Beautiful XVIII Century French Red Chalk Depiction Of A Centurion
A centurion, Centurio in latin, was a professional officer of the Roman Army after the reform of 107 BC.
Most centurions commanded around 80 legionaries, but seniors often went on to command cohorts of up to 1000.
Centurions had to be literate, have connections, have already served a few years in the military and be at least 30 years of age.
The earlier version of their uniform included the gilded and molded leather torso armour we see depicted on our drawing. A cloth and leather skirt would have completed the vestment along with a cape and a leather shirt.
During combat leather leggings would also cover their legs.
Our Centurion holds a vine staff called in latin a ‘Vitis’ which was a symbol of his authority and the implement with which he meted out punishment.

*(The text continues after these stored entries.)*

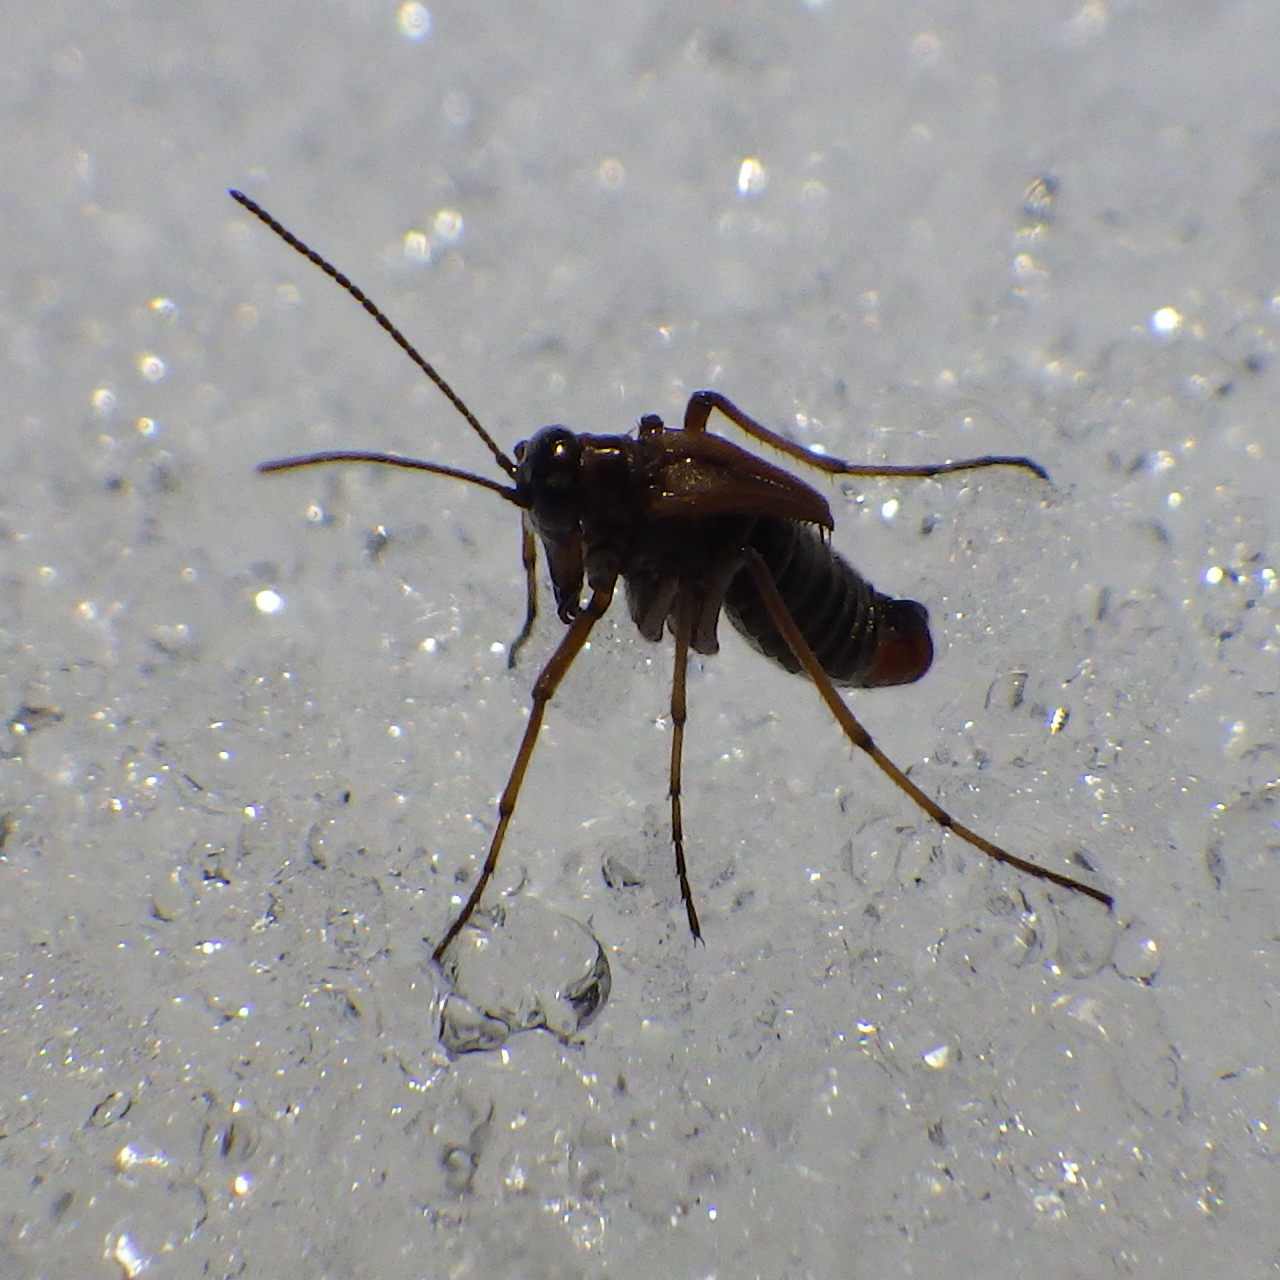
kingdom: Animalia
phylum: Arthropoda
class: Insecta
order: Mecoptera
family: Boreidae
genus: Boreus
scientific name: Boreus nivoriundus
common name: Snow-born boreus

His ‘Galea’ or helmet in latin, has a distinct crest, called a ‘Crista transversa’ made of feathers. The crest could either be made of feathers or of horse hair and could be directly on the helmet or rose above it as is shown here.
In our drawing we also see a large shield, which holds a lion head. The shields existence as part of their uniform was disputed early on, but has been attested to in many writings of battles.
The drawing is beautiful and lightly executed in Sanguine or Red Chalk yet full of authority and balance.
This Drawing was authentified as a French School XVIII century by the Cabinet De Bayser under number 3095/23.
The gilt wood frame is 19th century.
The frame measures 11.50 inches large by 13.50 inches high.
The Drawing measures 6.50 inches wide by 8 inches high.